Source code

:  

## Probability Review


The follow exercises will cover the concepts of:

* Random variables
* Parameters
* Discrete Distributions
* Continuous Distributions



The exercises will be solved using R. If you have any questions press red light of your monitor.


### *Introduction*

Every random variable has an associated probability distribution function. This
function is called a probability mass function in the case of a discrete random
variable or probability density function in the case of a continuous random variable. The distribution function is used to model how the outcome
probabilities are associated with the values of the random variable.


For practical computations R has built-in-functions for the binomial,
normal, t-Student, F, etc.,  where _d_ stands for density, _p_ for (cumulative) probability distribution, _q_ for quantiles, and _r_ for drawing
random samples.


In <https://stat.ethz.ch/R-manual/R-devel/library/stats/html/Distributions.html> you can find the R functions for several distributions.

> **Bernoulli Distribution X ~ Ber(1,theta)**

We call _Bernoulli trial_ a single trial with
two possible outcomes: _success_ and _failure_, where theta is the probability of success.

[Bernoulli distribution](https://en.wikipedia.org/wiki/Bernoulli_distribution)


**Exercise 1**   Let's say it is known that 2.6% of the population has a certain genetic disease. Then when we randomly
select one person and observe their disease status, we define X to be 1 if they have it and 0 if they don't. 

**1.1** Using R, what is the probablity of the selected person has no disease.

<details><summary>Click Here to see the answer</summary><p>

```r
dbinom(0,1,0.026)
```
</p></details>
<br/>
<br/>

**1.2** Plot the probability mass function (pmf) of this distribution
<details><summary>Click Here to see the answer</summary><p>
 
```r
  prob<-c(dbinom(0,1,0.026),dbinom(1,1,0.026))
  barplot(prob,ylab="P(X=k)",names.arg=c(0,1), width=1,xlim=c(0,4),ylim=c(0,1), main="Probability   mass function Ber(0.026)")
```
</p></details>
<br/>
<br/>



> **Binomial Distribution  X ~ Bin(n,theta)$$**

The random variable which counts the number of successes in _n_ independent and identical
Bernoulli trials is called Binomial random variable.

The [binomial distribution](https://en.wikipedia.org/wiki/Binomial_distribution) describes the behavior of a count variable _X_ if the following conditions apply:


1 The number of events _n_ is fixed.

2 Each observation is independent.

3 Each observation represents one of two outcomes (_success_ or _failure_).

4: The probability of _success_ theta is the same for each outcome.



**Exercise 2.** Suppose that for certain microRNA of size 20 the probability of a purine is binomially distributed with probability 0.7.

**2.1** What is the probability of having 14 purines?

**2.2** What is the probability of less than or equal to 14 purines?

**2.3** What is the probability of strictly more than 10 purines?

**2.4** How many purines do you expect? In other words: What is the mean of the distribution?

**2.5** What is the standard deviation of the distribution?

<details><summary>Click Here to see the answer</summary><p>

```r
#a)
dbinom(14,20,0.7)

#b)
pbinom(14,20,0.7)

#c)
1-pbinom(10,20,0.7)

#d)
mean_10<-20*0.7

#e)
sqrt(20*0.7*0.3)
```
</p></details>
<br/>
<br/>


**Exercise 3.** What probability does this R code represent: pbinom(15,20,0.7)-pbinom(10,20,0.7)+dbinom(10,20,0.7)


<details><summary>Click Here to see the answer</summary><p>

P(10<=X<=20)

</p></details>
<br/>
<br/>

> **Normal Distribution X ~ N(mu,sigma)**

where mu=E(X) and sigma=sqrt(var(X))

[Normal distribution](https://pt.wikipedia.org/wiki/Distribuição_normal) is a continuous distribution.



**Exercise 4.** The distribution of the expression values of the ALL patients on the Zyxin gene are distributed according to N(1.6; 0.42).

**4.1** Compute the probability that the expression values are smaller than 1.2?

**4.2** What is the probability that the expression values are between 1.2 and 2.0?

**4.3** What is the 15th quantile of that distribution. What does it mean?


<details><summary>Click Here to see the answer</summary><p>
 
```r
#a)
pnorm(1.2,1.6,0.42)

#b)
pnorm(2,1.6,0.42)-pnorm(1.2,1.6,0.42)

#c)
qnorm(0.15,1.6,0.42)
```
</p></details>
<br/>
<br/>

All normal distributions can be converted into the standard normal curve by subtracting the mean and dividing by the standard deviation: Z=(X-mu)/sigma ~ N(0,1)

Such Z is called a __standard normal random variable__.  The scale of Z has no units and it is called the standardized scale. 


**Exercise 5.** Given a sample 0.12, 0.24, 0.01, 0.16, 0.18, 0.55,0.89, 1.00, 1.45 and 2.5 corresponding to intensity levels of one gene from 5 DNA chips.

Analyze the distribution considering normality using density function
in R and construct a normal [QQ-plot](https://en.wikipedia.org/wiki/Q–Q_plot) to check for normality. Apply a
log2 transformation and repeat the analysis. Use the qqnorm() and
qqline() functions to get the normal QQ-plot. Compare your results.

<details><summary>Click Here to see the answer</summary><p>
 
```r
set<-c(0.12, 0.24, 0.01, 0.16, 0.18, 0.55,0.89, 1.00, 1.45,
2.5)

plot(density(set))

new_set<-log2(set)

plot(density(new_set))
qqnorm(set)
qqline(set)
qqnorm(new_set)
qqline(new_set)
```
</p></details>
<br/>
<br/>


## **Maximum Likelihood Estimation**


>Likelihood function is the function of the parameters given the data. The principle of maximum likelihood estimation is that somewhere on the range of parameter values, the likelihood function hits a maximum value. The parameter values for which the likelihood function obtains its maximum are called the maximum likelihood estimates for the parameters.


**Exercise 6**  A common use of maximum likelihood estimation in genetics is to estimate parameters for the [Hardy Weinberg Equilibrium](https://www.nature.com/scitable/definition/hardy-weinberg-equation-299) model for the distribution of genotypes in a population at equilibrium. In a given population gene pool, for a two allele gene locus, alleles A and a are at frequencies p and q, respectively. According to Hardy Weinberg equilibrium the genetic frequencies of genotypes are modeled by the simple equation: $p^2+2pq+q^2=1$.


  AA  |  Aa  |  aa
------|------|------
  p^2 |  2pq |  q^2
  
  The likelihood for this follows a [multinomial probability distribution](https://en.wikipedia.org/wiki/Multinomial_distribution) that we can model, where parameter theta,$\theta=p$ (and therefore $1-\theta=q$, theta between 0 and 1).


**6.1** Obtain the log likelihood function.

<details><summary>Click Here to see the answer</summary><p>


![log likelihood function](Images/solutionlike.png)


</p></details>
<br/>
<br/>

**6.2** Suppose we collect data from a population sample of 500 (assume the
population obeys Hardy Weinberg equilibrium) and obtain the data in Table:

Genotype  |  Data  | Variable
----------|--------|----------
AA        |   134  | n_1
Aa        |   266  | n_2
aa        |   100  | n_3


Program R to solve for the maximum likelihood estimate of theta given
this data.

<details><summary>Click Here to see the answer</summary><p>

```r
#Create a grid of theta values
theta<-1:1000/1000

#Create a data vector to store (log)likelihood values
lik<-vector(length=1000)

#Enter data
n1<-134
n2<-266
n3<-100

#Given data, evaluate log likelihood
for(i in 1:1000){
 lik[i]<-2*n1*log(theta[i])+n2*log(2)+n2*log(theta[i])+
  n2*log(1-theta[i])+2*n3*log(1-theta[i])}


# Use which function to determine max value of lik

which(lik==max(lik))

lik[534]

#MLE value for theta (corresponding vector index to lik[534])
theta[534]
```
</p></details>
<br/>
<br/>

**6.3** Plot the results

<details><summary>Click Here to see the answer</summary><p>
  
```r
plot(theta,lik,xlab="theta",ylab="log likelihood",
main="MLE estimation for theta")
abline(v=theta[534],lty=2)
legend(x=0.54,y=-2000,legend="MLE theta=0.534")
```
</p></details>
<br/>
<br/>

□ □ □ □ □ □ □

WHAT THIS TASK INVOLVES - Restate the records above verbatim up to and including the line containing "For practical computations".

TASK ANSWER -
Source code

:  

## Probability Review


The follow exercises will cover the concepts of:

* Random variables
* Parameters
* Discrete Distributions
* Continuous Distributions



The exercises will be solved using R. If you have any questions press red light of your monitor.


### *Introduction*

Every random variable has an associated probability distribution function. This
function is called a probability mass function in the case of a discrete random
variable or probability density function in the case of a continuous random variable. The distribution function is used to model how the outcome
probabilities are associated with the values of the random variable.


For practical computations R has built-in-functions for the binomial,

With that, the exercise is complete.